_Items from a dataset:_
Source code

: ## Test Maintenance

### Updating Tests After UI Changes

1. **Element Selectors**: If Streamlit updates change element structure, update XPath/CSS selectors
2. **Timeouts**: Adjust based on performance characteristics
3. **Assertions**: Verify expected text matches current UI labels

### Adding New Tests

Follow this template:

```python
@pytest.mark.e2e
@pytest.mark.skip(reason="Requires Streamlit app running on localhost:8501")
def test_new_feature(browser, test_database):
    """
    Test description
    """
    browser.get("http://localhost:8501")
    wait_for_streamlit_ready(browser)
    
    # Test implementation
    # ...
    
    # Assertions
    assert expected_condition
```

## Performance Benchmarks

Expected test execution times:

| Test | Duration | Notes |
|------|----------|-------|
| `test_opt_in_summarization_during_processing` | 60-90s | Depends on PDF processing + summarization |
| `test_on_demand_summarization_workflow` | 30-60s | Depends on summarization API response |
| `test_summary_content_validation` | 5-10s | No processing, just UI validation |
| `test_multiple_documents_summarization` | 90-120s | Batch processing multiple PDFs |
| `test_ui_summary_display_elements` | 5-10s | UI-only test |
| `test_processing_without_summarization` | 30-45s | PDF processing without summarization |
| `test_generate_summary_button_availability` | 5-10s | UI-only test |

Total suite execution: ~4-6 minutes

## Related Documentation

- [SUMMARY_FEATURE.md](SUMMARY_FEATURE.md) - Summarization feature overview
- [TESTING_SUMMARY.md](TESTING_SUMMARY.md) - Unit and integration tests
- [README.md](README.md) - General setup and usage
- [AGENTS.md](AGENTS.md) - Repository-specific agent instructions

==

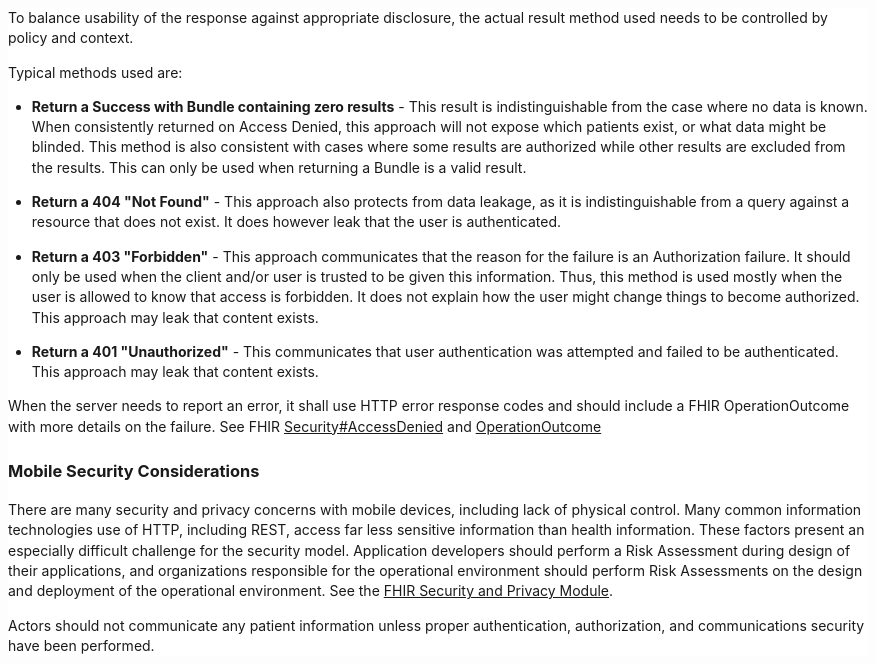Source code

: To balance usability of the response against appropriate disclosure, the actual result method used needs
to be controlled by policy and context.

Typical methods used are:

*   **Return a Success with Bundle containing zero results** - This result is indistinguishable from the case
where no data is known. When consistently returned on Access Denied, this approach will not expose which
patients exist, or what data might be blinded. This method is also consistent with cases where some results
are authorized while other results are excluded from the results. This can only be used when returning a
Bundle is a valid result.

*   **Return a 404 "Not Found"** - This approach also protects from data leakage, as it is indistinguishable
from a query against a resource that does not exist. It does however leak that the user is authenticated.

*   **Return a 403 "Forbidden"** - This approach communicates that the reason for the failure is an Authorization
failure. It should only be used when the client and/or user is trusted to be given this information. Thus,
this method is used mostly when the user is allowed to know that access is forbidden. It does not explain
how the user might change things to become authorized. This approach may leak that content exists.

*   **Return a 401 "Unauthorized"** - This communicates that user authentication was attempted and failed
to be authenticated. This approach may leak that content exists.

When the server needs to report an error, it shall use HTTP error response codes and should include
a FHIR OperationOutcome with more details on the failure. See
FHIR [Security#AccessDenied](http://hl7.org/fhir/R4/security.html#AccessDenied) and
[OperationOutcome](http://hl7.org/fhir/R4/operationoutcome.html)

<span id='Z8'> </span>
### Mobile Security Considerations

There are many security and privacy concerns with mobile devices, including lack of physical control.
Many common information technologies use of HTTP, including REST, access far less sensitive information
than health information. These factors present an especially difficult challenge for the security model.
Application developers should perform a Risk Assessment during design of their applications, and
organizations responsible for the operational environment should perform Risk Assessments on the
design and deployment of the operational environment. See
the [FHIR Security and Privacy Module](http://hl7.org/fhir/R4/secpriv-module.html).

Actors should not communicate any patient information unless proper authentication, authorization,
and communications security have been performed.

_Work task:_
Looking at each line of the records, count the ones where the word "against" appears, and report only the count.

_The answer:_
2